==== Records shown

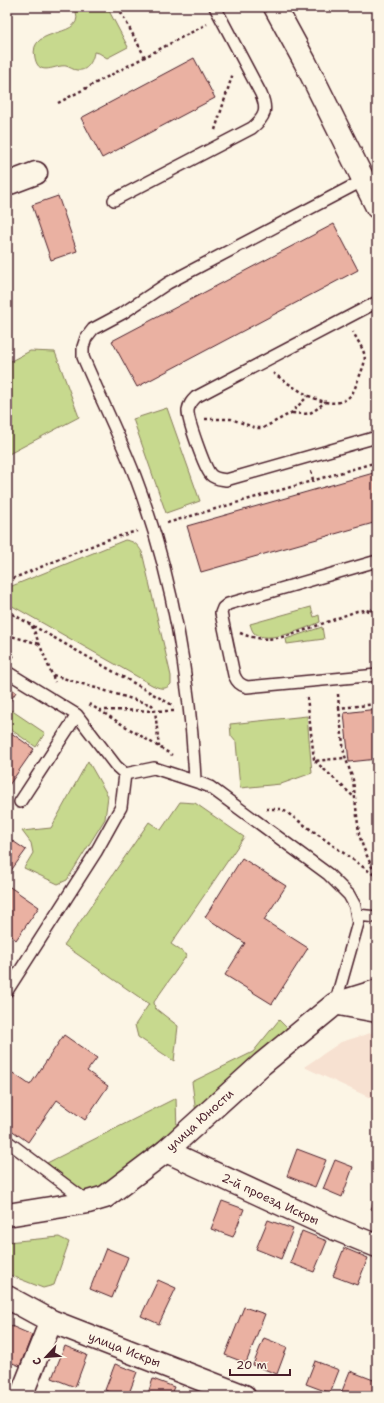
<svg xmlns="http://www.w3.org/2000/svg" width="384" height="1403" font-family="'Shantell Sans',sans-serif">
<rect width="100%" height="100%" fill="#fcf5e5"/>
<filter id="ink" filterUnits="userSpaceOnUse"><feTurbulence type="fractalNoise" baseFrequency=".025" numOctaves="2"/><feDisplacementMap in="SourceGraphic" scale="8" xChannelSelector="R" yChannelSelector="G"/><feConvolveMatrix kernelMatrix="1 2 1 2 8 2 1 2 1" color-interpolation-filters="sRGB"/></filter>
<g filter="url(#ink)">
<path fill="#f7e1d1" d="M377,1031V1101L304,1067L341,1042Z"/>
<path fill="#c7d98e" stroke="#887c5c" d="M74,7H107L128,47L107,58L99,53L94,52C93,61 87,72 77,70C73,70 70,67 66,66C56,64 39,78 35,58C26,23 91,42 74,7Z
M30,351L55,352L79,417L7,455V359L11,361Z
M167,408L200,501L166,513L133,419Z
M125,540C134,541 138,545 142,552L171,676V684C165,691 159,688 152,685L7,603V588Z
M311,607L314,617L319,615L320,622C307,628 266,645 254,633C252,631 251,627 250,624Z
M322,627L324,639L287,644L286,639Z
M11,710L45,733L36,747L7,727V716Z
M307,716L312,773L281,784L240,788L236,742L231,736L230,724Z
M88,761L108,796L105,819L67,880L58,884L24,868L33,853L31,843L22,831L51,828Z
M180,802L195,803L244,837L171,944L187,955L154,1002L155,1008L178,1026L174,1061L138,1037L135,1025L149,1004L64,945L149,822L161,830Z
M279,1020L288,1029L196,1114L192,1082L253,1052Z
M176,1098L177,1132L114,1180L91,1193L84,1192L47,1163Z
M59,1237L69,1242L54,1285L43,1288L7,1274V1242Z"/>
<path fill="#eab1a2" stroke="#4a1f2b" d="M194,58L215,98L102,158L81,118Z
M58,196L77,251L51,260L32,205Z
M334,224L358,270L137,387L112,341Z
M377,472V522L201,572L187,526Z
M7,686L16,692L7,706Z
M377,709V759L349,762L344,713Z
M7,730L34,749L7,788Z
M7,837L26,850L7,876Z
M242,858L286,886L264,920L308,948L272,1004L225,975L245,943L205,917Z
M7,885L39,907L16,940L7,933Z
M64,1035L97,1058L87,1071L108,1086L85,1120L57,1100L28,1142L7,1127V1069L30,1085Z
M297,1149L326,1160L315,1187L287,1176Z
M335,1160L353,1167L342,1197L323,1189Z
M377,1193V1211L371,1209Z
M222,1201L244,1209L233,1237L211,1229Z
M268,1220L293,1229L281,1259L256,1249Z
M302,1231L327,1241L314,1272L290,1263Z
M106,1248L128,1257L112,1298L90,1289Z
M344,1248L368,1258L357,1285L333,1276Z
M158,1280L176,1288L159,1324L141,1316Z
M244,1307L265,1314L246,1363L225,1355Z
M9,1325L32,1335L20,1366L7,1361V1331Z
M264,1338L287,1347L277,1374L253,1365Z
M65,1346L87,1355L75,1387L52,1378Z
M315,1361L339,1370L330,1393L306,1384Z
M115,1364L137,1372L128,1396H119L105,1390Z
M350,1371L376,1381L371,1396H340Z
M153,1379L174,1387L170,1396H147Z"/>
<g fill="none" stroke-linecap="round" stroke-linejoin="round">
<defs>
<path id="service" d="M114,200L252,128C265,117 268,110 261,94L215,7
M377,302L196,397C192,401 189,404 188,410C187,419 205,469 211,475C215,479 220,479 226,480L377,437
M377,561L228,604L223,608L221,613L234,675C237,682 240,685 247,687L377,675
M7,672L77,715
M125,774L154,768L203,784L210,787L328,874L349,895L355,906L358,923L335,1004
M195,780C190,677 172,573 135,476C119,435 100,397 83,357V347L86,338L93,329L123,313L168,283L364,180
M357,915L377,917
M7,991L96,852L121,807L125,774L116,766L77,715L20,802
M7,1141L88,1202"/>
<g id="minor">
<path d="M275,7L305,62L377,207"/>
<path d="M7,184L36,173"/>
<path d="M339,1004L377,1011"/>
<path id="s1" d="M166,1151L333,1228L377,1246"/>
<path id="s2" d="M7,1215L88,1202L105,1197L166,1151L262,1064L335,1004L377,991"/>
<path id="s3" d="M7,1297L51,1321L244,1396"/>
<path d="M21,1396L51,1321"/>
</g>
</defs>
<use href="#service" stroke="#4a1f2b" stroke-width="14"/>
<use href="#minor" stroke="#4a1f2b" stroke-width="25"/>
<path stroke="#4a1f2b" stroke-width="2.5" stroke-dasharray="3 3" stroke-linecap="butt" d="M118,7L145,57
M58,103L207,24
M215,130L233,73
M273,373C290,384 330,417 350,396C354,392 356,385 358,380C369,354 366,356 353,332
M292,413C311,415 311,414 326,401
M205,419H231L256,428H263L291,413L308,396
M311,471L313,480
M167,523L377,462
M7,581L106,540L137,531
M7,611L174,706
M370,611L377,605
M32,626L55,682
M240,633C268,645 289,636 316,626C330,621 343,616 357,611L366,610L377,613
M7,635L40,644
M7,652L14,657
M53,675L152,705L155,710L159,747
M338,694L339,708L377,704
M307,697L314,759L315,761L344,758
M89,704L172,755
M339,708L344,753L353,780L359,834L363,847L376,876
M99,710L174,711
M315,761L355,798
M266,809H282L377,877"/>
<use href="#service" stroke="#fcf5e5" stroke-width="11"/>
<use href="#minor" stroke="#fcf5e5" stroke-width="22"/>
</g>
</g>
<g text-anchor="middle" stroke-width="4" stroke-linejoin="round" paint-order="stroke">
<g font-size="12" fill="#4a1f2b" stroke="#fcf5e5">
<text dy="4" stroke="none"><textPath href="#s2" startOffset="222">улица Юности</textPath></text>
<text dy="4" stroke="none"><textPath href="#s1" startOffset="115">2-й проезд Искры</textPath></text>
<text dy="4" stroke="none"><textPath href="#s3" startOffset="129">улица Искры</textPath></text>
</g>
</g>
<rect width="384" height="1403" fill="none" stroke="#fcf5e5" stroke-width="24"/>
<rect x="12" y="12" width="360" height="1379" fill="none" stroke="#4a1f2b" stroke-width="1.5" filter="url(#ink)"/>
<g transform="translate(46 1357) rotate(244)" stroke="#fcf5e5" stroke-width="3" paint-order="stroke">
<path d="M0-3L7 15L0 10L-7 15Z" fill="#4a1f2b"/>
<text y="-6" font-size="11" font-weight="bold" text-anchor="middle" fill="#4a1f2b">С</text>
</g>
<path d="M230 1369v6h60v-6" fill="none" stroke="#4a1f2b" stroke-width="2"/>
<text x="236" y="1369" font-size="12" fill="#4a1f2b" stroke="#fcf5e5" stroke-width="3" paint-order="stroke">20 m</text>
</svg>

========
==== Records shown

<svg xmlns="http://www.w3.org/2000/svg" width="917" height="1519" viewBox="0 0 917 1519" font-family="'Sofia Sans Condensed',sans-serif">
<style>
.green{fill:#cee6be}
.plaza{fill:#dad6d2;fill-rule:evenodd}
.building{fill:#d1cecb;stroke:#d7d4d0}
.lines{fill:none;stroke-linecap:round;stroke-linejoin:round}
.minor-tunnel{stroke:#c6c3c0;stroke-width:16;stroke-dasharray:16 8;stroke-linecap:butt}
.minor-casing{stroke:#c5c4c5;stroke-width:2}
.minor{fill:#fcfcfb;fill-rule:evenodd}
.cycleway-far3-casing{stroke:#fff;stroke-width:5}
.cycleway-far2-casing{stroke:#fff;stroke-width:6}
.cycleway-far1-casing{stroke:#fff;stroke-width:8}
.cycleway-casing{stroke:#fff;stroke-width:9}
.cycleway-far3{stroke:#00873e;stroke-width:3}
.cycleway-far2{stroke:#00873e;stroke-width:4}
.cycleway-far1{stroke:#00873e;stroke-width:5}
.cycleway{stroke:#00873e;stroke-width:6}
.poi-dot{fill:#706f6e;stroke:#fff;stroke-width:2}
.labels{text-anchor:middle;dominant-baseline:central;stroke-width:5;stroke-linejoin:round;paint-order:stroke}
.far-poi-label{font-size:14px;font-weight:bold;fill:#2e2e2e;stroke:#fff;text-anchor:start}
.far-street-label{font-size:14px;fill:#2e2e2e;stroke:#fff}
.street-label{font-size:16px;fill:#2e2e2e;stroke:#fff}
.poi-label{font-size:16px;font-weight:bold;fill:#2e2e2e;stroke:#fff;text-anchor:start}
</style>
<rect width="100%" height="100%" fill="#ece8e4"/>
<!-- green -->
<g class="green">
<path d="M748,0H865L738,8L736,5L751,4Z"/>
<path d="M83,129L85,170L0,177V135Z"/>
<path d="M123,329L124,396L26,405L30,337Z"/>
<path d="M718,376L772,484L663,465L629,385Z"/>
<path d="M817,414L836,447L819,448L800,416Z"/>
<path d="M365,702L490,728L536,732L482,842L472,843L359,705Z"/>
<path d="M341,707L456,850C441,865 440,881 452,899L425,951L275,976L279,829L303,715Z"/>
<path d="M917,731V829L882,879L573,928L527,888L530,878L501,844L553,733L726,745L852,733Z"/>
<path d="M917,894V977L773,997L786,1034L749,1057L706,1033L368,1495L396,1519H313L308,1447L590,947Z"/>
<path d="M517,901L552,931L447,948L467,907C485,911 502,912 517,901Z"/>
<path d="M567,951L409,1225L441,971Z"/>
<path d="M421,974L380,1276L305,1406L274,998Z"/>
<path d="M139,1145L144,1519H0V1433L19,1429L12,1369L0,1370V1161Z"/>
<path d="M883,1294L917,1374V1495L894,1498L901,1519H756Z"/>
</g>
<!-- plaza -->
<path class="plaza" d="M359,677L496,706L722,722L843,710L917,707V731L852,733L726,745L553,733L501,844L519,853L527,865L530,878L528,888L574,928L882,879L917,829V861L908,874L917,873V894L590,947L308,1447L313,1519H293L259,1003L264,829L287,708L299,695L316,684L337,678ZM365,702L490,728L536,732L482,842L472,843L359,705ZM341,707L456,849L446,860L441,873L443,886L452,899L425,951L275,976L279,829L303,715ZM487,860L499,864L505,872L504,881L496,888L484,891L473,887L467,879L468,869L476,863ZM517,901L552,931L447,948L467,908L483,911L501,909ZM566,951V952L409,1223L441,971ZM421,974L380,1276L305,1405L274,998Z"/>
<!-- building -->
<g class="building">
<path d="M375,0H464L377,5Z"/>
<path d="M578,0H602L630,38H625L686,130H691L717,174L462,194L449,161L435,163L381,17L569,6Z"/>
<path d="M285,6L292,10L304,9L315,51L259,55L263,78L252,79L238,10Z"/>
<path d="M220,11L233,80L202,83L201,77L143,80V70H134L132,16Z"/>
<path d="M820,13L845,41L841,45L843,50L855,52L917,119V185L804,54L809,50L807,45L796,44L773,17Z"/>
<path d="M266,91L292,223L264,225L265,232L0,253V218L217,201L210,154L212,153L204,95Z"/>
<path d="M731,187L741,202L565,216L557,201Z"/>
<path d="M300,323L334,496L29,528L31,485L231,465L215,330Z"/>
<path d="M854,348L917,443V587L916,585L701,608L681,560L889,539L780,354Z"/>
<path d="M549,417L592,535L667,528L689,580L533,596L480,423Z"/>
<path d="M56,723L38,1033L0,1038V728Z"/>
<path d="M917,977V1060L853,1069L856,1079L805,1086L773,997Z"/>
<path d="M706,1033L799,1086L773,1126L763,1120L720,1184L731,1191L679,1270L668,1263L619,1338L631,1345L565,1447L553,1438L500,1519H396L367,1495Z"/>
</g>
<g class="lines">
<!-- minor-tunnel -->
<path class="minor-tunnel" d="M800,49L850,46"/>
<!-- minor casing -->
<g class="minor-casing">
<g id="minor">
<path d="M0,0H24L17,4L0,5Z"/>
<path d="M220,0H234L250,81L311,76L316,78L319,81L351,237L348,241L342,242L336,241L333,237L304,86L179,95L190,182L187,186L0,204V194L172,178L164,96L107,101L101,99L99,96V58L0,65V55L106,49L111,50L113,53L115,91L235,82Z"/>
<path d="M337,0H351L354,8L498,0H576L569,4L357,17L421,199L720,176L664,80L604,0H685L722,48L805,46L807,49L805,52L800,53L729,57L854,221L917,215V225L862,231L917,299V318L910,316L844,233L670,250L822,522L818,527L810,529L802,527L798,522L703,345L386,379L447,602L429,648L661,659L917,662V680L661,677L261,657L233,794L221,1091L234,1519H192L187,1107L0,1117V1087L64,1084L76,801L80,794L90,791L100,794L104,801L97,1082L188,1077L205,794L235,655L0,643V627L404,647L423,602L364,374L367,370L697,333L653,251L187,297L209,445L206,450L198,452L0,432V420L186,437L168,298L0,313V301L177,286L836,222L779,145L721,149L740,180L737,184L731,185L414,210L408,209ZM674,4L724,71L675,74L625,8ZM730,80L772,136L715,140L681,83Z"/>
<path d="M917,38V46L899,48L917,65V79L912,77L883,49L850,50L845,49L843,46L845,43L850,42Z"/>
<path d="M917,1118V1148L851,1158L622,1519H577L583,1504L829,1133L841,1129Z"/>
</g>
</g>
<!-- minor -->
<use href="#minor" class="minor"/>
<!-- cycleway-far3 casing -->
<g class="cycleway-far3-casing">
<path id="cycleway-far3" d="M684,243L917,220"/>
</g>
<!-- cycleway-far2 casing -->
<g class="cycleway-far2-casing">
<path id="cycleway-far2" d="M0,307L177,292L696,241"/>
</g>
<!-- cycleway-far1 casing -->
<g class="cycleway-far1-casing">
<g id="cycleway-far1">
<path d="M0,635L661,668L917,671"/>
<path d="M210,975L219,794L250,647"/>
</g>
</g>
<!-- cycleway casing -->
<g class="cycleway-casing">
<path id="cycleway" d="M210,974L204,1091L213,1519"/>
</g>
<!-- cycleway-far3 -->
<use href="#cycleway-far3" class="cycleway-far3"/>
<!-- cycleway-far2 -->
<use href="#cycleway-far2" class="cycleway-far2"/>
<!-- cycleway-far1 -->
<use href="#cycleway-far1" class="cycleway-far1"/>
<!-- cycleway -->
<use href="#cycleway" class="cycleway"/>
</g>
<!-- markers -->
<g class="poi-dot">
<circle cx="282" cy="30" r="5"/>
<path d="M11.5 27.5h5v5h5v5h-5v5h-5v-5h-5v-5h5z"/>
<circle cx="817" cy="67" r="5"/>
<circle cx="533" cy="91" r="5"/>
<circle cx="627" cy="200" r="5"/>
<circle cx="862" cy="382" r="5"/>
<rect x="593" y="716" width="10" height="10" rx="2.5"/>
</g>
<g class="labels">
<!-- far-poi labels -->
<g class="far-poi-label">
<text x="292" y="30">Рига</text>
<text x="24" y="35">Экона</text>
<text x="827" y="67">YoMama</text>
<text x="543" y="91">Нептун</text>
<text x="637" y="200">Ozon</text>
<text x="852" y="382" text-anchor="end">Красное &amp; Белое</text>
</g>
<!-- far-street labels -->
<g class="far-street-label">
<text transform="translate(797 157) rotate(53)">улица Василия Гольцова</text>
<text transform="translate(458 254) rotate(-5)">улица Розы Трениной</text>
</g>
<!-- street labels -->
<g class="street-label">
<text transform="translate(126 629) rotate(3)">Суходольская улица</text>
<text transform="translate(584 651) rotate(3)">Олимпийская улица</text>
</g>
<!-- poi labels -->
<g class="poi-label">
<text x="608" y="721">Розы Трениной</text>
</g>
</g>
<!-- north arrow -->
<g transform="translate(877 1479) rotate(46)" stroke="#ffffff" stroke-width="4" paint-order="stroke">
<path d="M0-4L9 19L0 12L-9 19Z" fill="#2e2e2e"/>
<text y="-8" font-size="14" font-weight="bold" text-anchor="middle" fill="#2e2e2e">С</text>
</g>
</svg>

========
==== Records shown

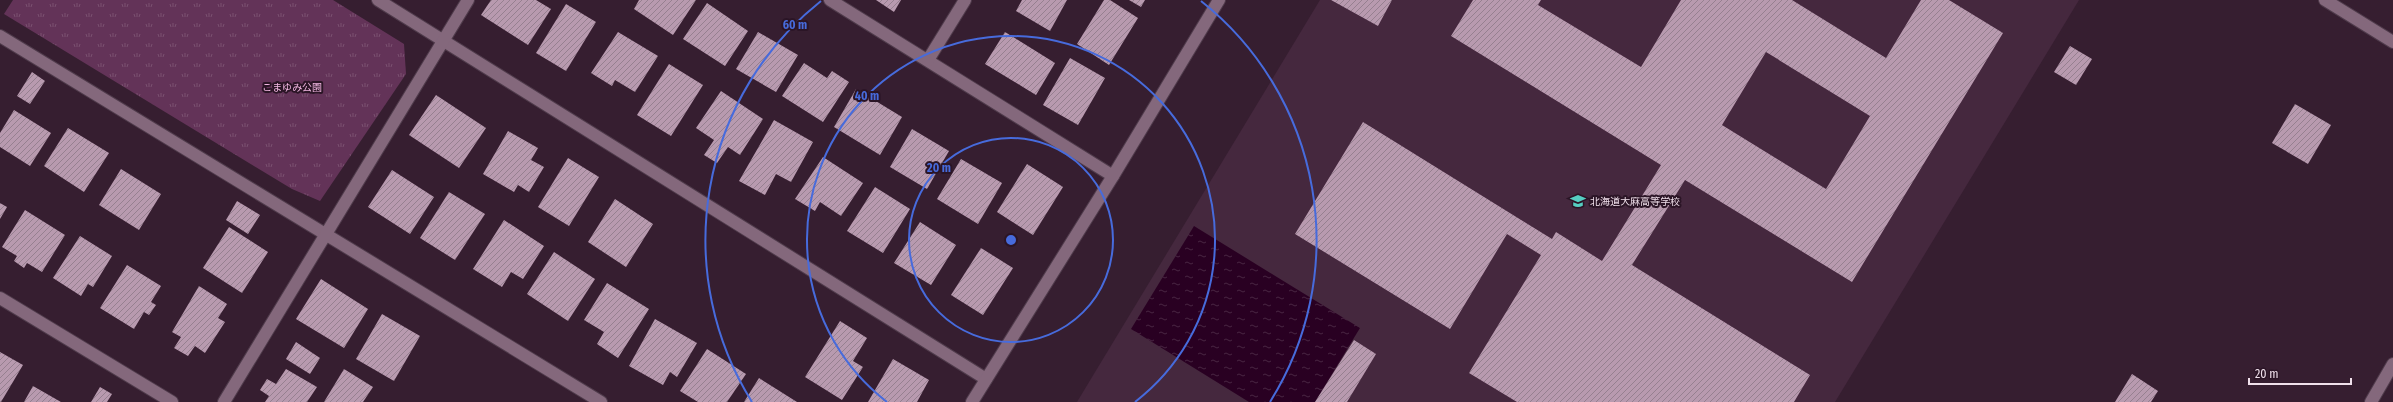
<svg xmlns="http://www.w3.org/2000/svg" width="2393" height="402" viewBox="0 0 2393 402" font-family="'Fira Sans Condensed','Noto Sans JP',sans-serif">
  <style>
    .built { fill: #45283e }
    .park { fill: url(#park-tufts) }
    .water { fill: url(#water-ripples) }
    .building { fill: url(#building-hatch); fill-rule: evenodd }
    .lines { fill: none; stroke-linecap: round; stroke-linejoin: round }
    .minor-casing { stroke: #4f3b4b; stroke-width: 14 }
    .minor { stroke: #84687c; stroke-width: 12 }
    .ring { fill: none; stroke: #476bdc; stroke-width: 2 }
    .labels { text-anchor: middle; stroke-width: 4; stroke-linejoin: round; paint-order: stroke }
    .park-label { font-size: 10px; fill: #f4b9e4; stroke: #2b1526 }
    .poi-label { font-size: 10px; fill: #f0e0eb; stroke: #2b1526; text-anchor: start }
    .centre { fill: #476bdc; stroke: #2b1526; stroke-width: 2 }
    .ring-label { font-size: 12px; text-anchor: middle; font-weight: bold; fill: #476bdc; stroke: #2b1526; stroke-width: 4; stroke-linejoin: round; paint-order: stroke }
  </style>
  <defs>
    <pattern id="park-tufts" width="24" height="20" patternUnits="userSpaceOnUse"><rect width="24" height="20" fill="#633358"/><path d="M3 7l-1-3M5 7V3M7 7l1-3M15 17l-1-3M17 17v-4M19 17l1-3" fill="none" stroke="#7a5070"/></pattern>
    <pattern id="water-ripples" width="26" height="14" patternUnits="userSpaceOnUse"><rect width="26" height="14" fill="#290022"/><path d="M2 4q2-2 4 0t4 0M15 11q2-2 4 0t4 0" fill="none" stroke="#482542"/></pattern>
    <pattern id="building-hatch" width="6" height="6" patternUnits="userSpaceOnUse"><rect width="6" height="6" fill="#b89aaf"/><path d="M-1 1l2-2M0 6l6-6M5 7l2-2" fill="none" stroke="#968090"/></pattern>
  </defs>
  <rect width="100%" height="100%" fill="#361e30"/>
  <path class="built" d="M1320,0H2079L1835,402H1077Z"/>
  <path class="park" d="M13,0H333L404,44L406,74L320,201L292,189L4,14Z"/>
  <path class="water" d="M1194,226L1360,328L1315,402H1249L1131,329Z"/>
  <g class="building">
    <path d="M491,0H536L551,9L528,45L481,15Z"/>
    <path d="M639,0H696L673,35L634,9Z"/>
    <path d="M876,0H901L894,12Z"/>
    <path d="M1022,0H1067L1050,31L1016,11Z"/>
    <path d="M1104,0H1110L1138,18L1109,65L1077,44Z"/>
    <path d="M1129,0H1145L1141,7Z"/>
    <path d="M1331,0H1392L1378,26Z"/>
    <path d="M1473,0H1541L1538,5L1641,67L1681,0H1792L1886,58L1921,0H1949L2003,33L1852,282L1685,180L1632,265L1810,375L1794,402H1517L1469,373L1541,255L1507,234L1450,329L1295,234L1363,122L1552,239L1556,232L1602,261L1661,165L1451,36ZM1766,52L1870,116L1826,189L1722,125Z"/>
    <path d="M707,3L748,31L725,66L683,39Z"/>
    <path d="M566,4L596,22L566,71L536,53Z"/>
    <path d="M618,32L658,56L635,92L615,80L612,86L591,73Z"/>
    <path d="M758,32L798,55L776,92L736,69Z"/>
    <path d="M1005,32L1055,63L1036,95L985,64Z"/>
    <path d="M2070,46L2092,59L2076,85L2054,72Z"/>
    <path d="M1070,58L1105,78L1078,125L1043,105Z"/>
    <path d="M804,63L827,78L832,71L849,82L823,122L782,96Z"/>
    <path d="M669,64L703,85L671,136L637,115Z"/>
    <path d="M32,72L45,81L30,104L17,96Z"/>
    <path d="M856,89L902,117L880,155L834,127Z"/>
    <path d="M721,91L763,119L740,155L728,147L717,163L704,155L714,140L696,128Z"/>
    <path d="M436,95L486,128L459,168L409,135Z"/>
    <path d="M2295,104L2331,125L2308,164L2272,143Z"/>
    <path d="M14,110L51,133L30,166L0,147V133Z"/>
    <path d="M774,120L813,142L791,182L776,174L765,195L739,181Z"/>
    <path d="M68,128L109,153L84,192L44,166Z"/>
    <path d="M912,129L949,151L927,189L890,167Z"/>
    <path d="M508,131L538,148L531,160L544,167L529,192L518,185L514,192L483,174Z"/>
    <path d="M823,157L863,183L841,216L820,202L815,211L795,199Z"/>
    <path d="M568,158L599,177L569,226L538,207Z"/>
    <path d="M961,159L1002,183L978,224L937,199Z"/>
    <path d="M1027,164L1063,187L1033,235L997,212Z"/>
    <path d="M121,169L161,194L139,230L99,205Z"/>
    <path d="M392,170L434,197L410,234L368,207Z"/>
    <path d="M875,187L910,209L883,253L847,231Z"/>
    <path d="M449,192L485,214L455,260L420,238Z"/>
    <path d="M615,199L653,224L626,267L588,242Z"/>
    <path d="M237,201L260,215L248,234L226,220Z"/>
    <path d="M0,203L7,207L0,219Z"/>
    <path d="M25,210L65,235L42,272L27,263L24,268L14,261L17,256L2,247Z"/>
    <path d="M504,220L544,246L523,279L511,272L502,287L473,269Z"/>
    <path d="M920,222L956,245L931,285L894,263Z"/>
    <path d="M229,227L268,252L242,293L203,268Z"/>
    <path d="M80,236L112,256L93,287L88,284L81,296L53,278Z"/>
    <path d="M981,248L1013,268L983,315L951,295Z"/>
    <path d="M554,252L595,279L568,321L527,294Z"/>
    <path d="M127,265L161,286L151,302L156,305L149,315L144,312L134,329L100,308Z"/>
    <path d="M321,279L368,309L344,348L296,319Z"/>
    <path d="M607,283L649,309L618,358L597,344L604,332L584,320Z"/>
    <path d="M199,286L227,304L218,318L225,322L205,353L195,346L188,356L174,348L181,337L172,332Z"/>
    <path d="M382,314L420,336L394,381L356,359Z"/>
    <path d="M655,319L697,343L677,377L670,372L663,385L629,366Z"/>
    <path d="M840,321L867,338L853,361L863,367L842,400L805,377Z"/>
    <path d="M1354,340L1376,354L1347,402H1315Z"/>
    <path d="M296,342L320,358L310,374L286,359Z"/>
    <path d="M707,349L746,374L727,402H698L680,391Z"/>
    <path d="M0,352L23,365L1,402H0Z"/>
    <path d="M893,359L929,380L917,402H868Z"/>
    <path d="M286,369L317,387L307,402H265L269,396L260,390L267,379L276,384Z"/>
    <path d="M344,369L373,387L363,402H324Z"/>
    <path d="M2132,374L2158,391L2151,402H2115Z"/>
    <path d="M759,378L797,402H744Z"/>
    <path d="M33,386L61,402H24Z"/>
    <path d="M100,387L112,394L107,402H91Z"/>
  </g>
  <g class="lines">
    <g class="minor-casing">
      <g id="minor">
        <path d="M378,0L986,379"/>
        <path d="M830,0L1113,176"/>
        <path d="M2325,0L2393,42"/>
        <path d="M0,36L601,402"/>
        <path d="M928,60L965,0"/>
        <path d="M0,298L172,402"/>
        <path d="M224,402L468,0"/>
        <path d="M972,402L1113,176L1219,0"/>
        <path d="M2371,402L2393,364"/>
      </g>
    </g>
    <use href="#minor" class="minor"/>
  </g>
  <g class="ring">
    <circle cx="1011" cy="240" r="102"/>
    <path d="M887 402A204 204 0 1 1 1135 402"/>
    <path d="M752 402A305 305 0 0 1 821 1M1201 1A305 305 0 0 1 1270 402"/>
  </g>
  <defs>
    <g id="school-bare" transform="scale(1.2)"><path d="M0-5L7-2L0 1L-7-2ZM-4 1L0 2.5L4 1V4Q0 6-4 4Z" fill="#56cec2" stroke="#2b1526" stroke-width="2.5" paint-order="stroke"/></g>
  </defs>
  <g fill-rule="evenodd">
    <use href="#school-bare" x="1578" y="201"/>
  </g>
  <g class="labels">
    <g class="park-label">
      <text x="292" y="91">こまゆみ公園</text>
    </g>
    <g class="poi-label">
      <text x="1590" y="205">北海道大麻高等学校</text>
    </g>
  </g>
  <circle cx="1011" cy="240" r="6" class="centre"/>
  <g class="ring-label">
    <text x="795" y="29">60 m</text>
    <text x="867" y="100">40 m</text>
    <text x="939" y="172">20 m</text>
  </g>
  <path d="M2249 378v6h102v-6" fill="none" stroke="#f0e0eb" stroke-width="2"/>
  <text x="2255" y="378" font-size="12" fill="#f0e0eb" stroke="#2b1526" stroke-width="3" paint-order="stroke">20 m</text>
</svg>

========

◆ Assigned task:
Out of the entries above, write out only the lines between the line holding "none; stroke-linecap: round;" and the line holding "middle; stroke-width: 4;", inclusive, each exactly as given.

◆ Your solution:
    .lines { fill: none; stroke-linecap: round; stroke-linejoin: round }
    .minor-casing { stroke: #4f3b4b; stroke-width: 14 }
    .minor { stroke: #84687c; stroke-width: 12 }
    .ring { fill: none; stroke: #476bdc; stroke-width: 2 }
    .labels { text-anchor: middle; stroke-width: 4; stroke-linejoin: round; paint-order: stroke }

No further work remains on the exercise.